Records from a data source:
========================
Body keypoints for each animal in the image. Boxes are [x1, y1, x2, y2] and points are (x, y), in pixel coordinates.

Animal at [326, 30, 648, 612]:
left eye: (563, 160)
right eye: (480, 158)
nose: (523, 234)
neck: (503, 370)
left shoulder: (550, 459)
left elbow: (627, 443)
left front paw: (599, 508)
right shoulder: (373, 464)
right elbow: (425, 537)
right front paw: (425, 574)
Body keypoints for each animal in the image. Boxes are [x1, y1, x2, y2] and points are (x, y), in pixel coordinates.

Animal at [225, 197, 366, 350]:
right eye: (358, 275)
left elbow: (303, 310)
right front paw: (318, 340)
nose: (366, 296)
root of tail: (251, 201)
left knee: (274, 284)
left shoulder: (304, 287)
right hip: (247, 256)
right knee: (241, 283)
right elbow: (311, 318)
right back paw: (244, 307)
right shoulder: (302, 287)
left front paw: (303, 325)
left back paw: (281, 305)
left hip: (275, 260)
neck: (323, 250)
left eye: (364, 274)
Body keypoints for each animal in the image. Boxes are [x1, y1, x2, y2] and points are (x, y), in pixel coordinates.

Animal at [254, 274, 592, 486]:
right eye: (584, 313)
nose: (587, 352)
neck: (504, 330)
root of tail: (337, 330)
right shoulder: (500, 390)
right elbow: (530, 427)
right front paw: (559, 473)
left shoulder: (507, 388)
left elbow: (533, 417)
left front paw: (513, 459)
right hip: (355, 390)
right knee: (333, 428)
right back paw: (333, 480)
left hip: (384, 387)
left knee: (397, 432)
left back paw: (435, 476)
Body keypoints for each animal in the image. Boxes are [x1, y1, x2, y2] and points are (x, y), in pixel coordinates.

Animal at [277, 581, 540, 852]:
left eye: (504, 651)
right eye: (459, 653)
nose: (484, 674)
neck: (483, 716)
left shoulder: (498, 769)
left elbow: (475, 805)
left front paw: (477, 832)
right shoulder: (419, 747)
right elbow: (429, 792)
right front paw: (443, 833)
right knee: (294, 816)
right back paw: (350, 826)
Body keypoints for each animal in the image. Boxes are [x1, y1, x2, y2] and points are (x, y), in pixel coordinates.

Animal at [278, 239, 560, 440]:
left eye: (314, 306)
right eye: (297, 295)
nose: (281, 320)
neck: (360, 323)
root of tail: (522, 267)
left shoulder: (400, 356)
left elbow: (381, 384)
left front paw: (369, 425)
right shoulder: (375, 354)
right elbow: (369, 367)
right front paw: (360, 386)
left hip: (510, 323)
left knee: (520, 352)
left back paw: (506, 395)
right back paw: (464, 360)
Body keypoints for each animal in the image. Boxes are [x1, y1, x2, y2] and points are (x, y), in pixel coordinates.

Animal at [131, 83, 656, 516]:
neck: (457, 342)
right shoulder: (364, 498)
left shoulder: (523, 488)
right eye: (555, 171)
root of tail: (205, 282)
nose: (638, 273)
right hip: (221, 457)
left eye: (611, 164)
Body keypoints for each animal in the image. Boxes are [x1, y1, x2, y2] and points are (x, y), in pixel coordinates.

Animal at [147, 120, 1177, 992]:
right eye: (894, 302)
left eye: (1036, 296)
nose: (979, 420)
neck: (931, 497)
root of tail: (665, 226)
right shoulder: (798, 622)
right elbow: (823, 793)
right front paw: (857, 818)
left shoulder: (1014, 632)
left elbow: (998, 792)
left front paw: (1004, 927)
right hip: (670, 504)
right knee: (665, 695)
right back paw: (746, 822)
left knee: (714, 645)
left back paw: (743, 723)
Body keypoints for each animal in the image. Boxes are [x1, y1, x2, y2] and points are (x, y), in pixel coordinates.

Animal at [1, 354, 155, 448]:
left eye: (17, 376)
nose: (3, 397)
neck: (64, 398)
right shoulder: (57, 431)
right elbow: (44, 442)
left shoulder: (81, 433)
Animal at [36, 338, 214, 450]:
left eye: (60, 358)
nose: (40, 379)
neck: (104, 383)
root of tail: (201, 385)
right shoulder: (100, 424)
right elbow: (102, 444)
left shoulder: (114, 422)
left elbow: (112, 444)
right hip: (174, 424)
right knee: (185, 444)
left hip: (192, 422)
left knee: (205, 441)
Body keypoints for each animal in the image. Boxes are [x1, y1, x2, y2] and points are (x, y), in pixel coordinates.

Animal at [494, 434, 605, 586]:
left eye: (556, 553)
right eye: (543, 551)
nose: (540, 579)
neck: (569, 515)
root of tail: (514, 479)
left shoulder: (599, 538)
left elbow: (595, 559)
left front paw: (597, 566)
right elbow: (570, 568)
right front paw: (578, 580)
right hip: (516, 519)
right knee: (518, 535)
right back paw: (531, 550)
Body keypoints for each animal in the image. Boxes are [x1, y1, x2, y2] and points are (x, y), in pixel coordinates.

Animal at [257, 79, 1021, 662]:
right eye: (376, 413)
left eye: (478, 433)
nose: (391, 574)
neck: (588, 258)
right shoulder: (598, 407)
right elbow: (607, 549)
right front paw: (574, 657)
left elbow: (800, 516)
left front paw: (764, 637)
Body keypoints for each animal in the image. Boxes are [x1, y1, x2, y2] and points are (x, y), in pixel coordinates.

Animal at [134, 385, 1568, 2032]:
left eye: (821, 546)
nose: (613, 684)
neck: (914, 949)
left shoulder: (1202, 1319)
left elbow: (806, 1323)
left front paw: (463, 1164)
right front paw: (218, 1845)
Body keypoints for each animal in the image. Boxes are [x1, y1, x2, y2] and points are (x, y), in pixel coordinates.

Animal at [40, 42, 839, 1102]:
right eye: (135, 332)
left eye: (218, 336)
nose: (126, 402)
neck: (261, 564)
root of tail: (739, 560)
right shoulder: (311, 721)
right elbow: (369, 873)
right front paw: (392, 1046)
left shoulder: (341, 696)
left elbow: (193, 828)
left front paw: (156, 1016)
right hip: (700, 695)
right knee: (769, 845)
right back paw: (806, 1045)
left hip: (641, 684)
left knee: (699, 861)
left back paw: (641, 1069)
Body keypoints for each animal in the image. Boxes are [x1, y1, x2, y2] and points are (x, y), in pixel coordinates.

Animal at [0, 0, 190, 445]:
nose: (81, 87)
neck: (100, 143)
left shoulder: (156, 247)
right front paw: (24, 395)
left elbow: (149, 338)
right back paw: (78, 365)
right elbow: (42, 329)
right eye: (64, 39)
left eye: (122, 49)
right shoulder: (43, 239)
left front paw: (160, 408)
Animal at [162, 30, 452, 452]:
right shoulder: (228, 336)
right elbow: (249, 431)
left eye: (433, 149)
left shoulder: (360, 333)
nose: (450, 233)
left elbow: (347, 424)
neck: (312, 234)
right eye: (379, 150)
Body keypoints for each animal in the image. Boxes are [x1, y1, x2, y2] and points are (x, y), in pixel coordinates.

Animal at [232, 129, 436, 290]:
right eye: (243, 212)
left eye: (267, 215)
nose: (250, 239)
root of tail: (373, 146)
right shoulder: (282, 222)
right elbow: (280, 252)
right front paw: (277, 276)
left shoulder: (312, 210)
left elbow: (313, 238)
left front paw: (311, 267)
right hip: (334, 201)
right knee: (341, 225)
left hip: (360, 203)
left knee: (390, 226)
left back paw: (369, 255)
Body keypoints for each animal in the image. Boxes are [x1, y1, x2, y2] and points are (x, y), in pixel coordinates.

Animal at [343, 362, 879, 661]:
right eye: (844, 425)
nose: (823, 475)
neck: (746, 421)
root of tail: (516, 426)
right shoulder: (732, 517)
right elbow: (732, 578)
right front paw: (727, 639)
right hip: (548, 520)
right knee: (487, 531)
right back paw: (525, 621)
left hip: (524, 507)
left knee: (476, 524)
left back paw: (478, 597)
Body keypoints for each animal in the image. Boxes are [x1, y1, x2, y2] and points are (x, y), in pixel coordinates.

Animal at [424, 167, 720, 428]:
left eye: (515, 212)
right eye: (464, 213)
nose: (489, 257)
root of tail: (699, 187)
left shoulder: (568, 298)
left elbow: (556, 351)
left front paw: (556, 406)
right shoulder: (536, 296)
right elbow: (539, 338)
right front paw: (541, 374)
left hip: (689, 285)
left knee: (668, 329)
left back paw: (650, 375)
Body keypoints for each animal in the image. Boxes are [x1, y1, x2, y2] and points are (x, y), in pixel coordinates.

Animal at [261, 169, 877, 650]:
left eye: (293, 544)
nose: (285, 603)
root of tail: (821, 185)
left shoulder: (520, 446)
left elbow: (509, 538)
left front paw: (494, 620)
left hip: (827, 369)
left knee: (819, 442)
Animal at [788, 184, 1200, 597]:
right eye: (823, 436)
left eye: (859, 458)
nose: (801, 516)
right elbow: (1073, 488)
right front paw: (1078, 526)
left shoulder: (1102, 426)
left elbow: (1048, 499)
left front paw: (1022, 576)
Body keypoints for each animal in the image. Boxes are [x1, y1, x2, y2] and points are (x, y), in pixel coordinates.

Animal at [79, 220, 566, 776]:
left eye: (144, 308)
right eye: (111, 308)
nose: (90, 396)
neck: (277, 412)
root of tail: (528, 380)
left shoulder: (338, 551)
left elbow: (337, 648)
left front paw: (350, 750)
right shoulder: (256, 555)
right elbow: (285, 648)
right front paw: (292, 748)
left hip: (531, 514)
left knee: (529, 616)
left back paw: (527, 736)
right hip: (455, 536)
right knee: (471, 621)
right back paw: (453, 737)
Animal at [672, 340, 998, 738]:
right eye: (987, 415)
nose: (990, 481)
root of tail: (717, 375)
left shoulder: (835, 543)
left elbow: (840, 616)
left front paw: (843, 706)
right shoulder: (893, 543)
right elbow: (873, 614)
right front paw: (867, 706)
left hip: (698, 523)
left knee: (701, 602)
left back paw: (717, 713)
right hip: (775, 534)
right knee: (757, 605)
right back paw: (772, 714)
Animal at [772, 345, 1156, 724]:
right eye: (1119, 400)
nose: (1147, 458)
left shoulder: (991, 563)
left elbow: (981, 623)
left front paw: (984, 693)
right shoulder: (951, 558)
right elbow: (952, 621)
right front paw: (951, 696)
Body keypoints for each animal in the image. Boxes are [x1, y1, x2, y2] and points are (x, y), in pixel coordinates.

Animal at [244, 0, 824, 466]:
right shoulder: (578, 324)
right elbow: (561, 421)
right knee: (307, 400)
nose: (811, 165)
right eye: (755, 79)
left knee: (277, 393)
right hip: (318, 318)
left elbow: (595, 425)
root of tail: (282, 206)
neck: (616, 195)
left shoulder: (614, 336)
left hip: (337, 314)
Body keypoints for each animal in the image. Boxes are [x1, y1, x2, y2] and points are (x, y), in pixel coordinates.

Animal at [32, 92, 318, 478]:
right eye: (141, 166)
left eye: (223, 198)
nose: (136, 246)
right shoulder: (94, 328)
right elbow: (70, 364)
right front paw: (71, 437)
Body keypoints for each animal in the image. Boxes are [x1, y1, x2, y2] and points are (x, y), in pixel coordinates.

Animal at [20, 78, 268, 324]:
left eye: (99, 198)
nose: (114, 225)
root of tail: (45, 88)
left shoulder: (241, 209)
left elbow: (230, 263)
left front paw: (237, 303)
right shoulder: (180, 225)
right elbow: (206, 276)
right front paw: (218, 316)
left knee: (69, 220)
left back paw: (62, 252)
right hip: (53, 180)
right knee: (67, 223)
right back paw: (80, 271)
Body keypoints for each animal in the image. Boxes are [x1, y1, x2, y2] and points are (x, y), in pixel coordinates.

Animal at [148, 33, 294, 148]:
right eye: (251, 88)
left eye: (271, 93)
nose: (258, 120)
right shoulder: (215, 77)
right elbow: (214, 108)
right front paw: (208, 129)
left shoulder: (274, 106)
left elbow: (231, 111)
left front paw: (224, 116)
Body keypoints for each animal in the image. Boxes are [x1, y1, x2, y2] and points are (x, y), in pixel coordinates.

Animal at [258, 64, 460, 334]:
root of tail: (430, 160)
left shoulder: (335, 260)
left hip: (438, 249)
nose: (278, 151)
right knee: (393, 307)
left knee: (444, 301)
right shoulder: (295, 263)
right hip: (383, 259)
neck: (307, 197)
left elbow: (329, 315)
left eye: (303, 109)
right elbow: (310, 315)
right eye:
========================
WORK TO COMPLETE: Your answer must be the data above, copied exactly from its first line through the line containing "right front paw: (425, 574)", and nothing more.

WORKED SOLUTION:
Body keypoints for each animal in the image. Boxes are [x1, y1, x2, y2] and points are (x, y), in pixel coordinates.

Animal at [326, 30, 648, 612]:
left eye: (563, 160)
right eye: (480, 158)
nose: (523, 234)
neck: (503, 370)
left shoulder: (550, 459)
left elbow: (627, 443)
left front paw: (599, 508)
right shoulder: (373, 464)
right elbow: (425, 537)
right front paw: (425, 574)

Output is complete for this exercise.